Don Ferguson's business Grafters rescues and recycles valuable resources such as glass, steel, aluminium, slate and textiles whilst cleaning and demolishing properties for housing authorities in Liverpool. It uses a yard to store and recycle raw materials as well as an office to run the business. Ferguson managed to save between £200 and £300 a week for the first six months by getting free premises.
Ferguson's free premises were in Crawford House, a disused territorial army barracks owned by the Granby Toxteth Development Trust. The Trust is a non-profit making organisation designed to help local residents. Local business advisor Dave Petterson inquired about Grafters moving into Crawford House. The deal was done on condition that Ferguson kept the premises in reasonable condition.
Ferguson estimates the free premises saved him between £200 and £300 a week during the six months that he was able to use the premises. Despite being run down, it offered office space and large, open areas to store materials before they were sold.
Unfortunately, the yards are not very secure and some of the salvage equipment had gone missing. Ferguson was forced to reconsider his premises when a fire destroyed much of the property in the yard just before Bonfire night. Ferguson could have moved back in when the damage had been repaired but decided that he needed more secure premises instead.

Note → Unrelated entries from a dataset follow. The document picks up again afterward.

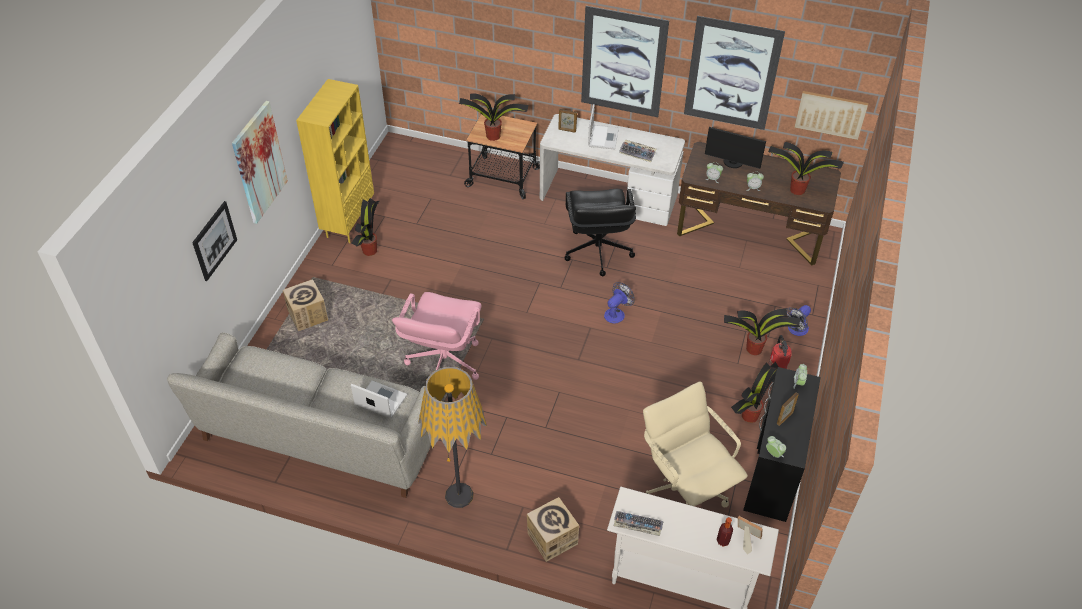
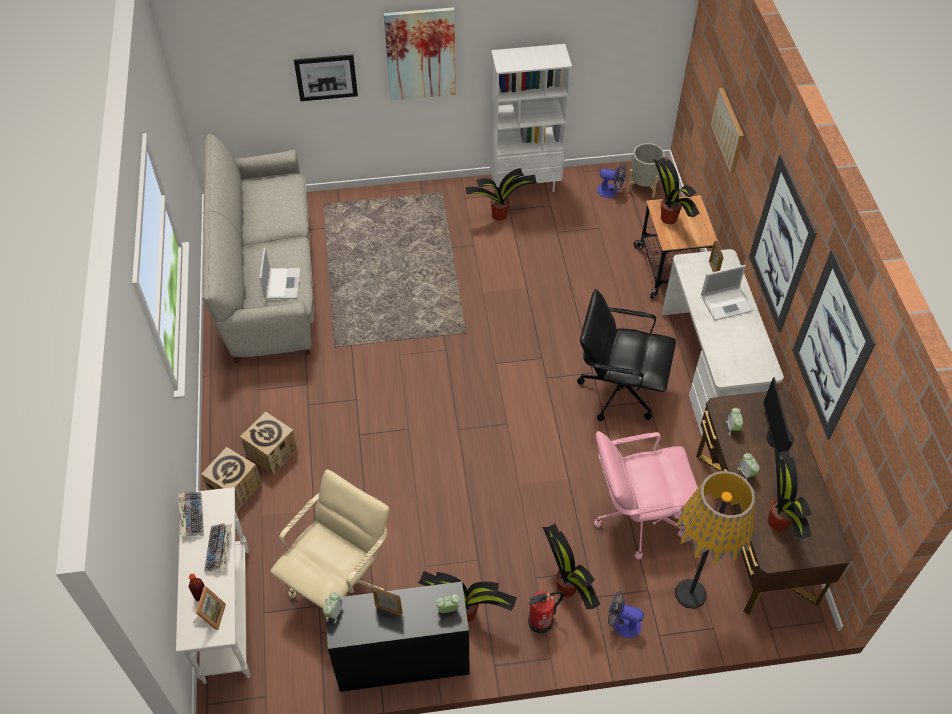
camera: 65 degrees right, 5 degrees up
cardboard box [283,279,328,331] -> cardboard box moved to [240,411,297,475]
yellow bookcase [296,79,374,243] -> white bookcase [490,44,572,192]
pink office chair [392,292,482,380] -> pink office chair moved to [594,431,698,559]
floor lamp [418,367,487,508] -> floor lamp moved to [675,471,755,609]
black office chair [564,189,636,276] -> black office chair turned 45 degrees clockwise [577,289,676,421]
fan [604,282,635,324] -> fan moved to [597,164,626,198]
keyboard [619,139,657,162] -> keyboard moved to [204,523,232,573]
picture [794,91,868,140] -> picture moved to [711,88,744,173]
none -> grey planter [627,143,665,198]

Ferguson was lucky again with his business premises. He now pays for his yard but has free office space on the same premises, given to him by a friend who is based there. The new yard is much more secure as it not shared and offers gates and a security guard. Ferguson was again able to take advantage of a helping hand from Petterson and uses the office for post and faxes to be delivered. Getting free premises helped Grafters startup without getting into debt – the business is now firmly established and Ferguson has plans for expansion.